▸ **Activity**: Your job is to return each record exactly, minus any pictures.

[Stored data entries]
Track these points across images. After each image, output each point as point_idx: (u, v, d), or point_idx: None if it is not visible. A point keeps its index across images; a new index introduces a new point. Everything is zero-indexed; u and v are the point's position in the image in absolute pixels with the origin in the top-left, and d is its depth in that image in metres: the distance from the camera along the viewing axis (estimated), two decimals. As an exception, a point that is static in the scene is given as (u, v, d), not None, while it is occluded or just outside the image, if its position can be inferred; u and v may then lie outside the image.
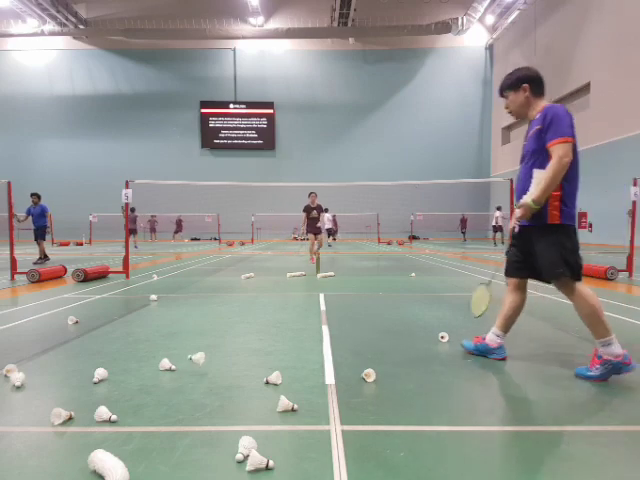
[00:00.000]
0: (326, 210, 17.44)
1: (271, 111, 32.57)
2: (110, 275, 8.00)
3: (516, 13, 27.37)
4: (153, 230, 27.94)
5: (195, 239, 29.51)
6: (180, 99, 32.31)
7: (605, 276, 7.24)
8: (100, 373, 2.59)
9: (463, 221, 27.16)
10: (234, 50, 32.30)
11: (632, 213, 7.49)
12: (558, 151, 2.51)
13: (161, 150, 32.19)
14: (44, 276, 7.42)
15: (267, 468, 1.62)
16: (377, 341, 3.50)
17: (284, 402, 2.15)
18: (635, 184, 7.51)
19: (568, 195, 2.64)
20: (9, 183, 8.09)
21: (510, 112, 2.90)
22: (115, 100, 32.25)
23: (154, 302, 5.30)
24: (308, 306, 5.06)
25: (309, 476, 1.60)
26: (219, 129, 32.78)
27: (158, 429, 1.97)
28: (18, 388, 2.47)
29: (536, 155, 2.67)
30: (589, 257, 13.09)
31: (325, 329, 3.86)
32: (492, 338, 3.01)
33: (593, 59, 20.81)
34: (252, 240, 25.23)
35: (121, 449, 1.76)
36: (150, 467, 1.65)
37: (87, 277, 7.26)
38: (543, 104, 2.77)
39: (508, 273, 2.97)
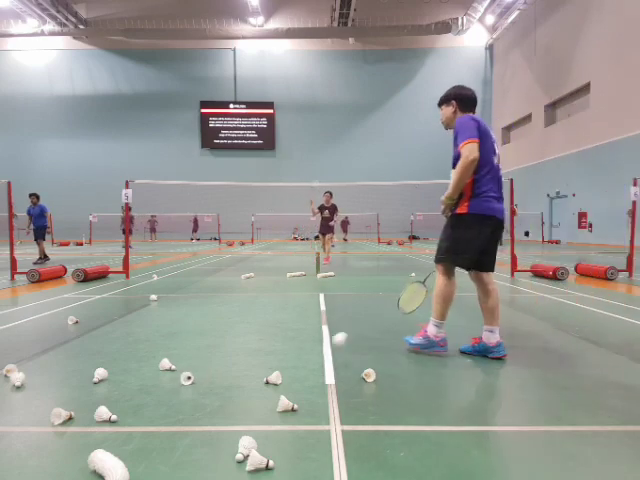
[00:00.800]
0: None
1: (271, 111, 32.58)
2: (110, 275, 8.00)
3: (516, 13, 27.37)
4: (153, 230, 27.95)
5: (195, 239, 29.54)
6: (180, 99, 32.32)
7: (605, 276, 7.24)
8: (100, 373, 2.59)
9: None
10: (234, 50, 32.30)
11: (632, 213, 7.49)
12: (464, 152, 2.86)
13: (161, 150, 32.19)
14: (44, 276, 7.42)
15: (267, 468, 1.62)
16: (377, 341, 3.50)
17: (284, 402, 2.15)
18: (635, 184, 7.51)
19: (479, 187, 2.94)
20: (9, 183, 8.08)
21: (442, 122, 3.24)
22: (115, 100, 32.26)
23: (154, 302, 5.30)
24: (308, 306, 5.06)
25: (309, 476, 1.60)
26: (219, 129, 32.79)
27: (158, 429, 1.97)
28: (18, 388, 2.47)
29: (457, 160, 2.97)
30: (589, 257, 13.09)
31: (325, 329, 3.86)
32: (488, 336, 3.03)
33: (593, 59, 20.81)
34: (252, 240, 25.24)
35: (121, 449, 1.76)
36: (150, 467, 1.65)
37: (87, 277, 7.26)
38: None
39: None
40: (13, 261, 7.83)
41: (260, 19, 31.19)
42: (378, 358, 3.02)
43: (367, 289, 6.65)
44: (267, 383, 2.51)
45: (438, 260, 3.11)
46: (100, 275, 7.76)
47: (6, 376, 2.60)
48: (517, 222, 12.75)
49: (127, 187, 7.69)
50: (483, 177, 2.93)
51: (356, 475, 1.60)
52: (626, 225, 12.88)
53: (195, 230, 29.01)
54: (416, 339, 3.14)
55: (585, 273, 7.89)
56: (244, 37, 30.44)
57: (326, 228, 10.75)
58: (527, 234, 26.21)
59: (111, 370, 2.71)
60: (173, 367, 2.76)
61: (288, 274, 8.05)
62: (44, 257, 11.18)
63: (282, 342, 3.44)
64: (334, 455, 1.73)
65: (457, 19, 29.77)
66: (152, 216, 27.91)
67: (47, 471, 1.64)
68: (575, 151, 21.73)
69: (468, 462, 1.71)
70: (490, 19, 30.22)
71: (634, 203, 7.53)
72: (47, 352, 3.22)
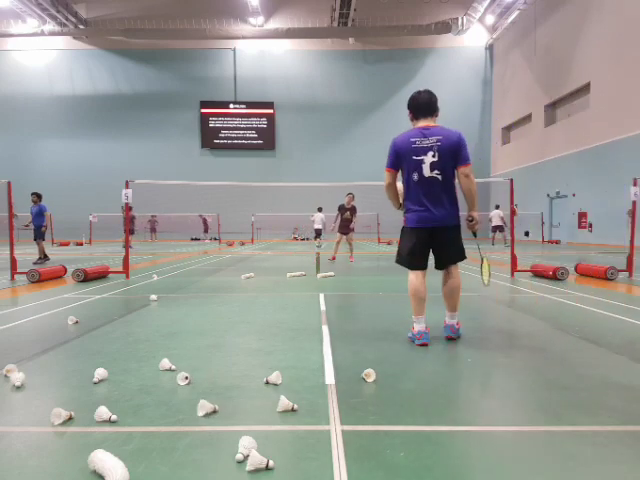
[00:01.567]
0: (320, 210, 17.41)
1: (271, 111, 32.56)
2: (110, 275, 8.00)
3: (516, 13, 27.34)
4: (153, 230, 27.95)
5: (195, 239, 29.54)
6: (180, 99, 32.29)
7: (605, 276, 7.24)
8: (100, 373, 2.59)
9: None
10: (234, 50, 32.28)
11: (632, 213, 7.49)
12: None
13: (161, 150, 32.17)
14: (44, 276, 7.42)
15: (267, 468, 1.62)
16: (377, 341, 3.50)
17: (284, 402, 2.15)
18: (635, 184, 7.51)
19: (407, 205, 3.47)
20: (9, 183, 8.08)
21: None
22: (115, 100, 32.24)
23: (154, 302, 5.30)
24: (308, 306, 5.06)
25: (309, 476, 1.60)
26: (219, 129, 32.76)
27: (158, 429, 1.97)
28: (18, 388, 2.47)
29: None
30: (589, 257, 13.09)
31: (325, 329, 3.86)
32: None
33: (593, 59, 20.80)
34: (252, 240, 25.23)
35: (121, 449, 1.76)
36: (150, 467, 1.65)
37: (87, 277, 7.26)
38: (415, 127, 3.45)
39: None
40: (13, 261, 7.83)
41: (260, 19, 31.17)
42: (378, 358, 3.02)
43: (367, 289, 6.65)
44: (267, 383, 2.51)
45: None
46: (100, 275, 7.76)
47: (6, 376, 2.60)
48: (517, 222, 12.73)
49: (127, 187, 7.69)
50: (408, 196, 3.45)
51: (356, 475, 1.60)
52: (626, 225, 12.86)
53: (206, 230, 29.09)
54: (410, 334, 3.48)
55: (585, 273, 7.88)
56: (244, 37, 30.41)
57: (347, 229, 11.17)
58: (527, 234, 26.20)
59: (111, 370, 2.71)
60: (173, 367, 2.76)
61: (288, 274, 8.05)
62: (44, 257, 11.17)
63: (282, 342, 3.44)
64: (334, 455, 1.73)
65: (457, 19, 29.74)
66: (152, 216, 27.90)
67: (47, 471, 1.64)
68: (575, 151, 21.71)
69: (468, 462, 1.71)
70: (490, 19, 30.20)
71: (634, 203, 7.53)
72: (47, 352, 3.22)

▸ **Reply to the exercise**:
Track these points across images. After each image, output each point as point_idx: (u, v, d), or point_idx: None if it is not visible. A point keeps its index across images; a new index introduces a new point. Everything is zero-indexed; u and v are the point's position in the image in absolute pixels with the origin in the top-left, and d is its depth in that image in metres: the distance from the camera along the viewing axis (estimated), two decimals. As an exception, a point that is static in the scene is given as (u, v, d), not None, while it is occluded or just outside the image, if its position can be inferred; u and v may then lie outside the image.
[00:00.000]
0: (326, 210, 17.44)
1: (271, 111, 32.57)
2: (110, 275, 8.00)
3: (516, 13, 27.37)
4: (153, 230, 27.94)
5: (195, 239, 29.51)
6: (180, 99, 32.31)
7: (605, 276, 7.24)
8: (100, 373, 2.59)
9: (463, 221, 27.16)
10: (234, 50, 32.30)
11: (632, 213, 7.49)
12: (558, 151, 2.51)
13: (161, 150, 32.19)
14: (44, 276, 7.42)
15: (267, 468, 1.62)
16: (377, 341, 3.50)
17: (284, 402, 2.15)
18: (635, 184, 7.51)
19: (568, 195, 2.64)
20: (9, 183, 8.09)
21: (510, 112, 2.90)
22: (115, 100, 32.25)
23: (154, 302, 5.30)
24: (308, 306, 5.06)
25: (309, 476, 1.60)
26: (219, 129, 32.78)
27: (158, 429, 1.97)
28: (18, 388, 2.47)
29: (536, 155, 2.67)
30: (589, 257, 13.09)
31: (325, 329, 3.86)
32: (492, 338, 3.01)
33: (593, 59, 20.81)
34: (252, 240, 25.23)
35: (121, 449, 1.76)
36: (150, 467, 1.65)
37: (87, 277, 7.26)
38: (543, 104, 2.77)
39: (508, 273, 2.97)
[00:00.800]
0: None
1: (271, 111, 32.58)
2: (110, 275, 8.00)
3: (516, 13, 27.37)
4: (153, 230, 27.95)
5: (195, 239, 29.54)
6: (180, 99, 32.32)
7: (605, 276, 7.24)
8: (100, 373, 2.59)
9: None
10: (234, 50, 32.30)
11: (632, 213, 7.49)
12: (464, 152, 2.86)
13: (161, 150, 32.19)
14: (44, 276, 7.42)
15: (267, 468, 1.62)
16: (377, 341, 3.50)
17: (284, 402, 2.15)
18: (635, 184, 7.51)
19: (479, 187, 2.94)
20: (9, 183, 8.08)
21: (442, 122, 3.24)
22: (115, 100, 32.26)
23: (154, 302, 5.30)
24: (308, 306, 5.06)
25: (309, 476, 1.60)
26: (219, 129, 32.79)
27: (158, 429, 1.97)
28: (18, 388, 2.47)
29: (457, 160, 2.97)
30: (589, 257, 13.09)
31: (325, 329, 3.86)
32: (488, 336, 3.03)
33: (593, 59, 20.81)
34: (252, 240, 25.24)
35: (121, 449, 1.76)
36: (150, 467, 1.65)
37: (87, 277, 7.26)
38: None
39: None
40: (13, 261, 7.83)
41: (260, 19, 31.19)
42: (378, 358, 3.02)
43: (367, 289, 6.65)
44: (267, 383, 2.51)
45: (438, 260, 3.11)
46: (100, 275, 7.76)
47: (6, 376, 2.60)
48: (517, 222, 12.75)
49: (127, 187, 7.69)
50: (483, 177, 2.93)
51: (356, 475, 1.60)
52: (626, 225, 12.88)
53: (195, 230, 29.01)
54: (416, 339, 3.14)
55: (585, 273, 7.89)
56: (244, 37, 30.44)
57: (326, 228, 10.75)
58: (527, 234, 26.21)
59: (111, 370, 2.71)
60: (173, 367, 2.76)
61: (288, 274, 8.05)
62: (44, 257, 11.18)
63: (282, 342, 3.44)
64: (334, 455, 1.73)
65: (457, 19, 29.77)
66: (152, 216, 27.91)
67: (47, 471, 1.64)
68: (575, 151, 21.73)
69: (468, 462, 1.71)
70: (490, 19, 30.22)
71: (634, 203, 7.53)
72: (47, 352, 3.22)
[00:01.567]
0: (320, 210, 17.41)
1: (271, 111, 32.56)
2: (110, 275, 8.00)
3: (516, 13, 27.34)
4: (153, 230, 27.95)
5: (195, 239, 29.54)
6: (180, 99, 32.29)
7: (605, 276, 7.24)
8: (100, 373, 2.59)
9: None
10: (234, 50, 32.28)
11: (632, 213, 7.49)
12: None
13: (161, 150, 32.17)
14: (44, 276, 7.42)
15: (267, 468, 1.62)
16: (377, 341, 3.50)
17: (284, 402, 2.15)
18: (635, 184, 7.51)
19: (407, 205, 3.47)
20: (9, 183, 8.08)
21: None
22: (115, 100, 32.24)
23: (154, 302, 5.30)
24: (308, 306, 5.06)
25: (309, 476, 1.60)
26: (219, 129, 32.76)
27: (158, 429, 1.97)
28: (18, 388, 2.47)
29: None
30: (589, 257, 13.09)
31: (325, 329, 3.86)
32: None
33: (593, 59, 20.80)
34: (252, 240, 25.23)
35: (121, 449, 1.76)
36: (150, 467, 1.65)
37: (87, 277, 7.26)
38: (415, 127, 3.45)
39: None
40: (13, 261, 7.83)
41: (260, 19, 31.17)
42: (378, 358, 3.02)
43: (367, 289, 6.65)
44: (267, 383, 2.51)
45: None
46: (100, 275, 7.76)
47: (6, 376, 2.60)
48: (517, 222, 12.73)
49: (127, 187, 7.69)
50: (408, 196, 3.45)
51: (356, 475, 1.60)
52: (626, 225, 12.86)
53: (206, 230, 29.09)
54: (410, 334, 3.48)
55: (585, 273, 7.88)
56: (244, 37, 30.41)
57: (347, 229, 11.17)
58: (527, 234, 26.20)
59: (111, 370, 2.71)
60: (173, 367, 2.76)
61: (288, 274, 8.05)
62: (44, 257, 11.17)
63: (282, 342, 3.44)
64: (334, 455, 1.73)
65: (457, 19, 29.74)
66: (152, 216, 27.90)
67: (47, 471, 1.64)
68: (575, 151, 21.71)
69: (468, 462, 1.71)
70: (490, 19, 30.20)
71: (634, 203, 7.53)
72: (47, 352, 3.22)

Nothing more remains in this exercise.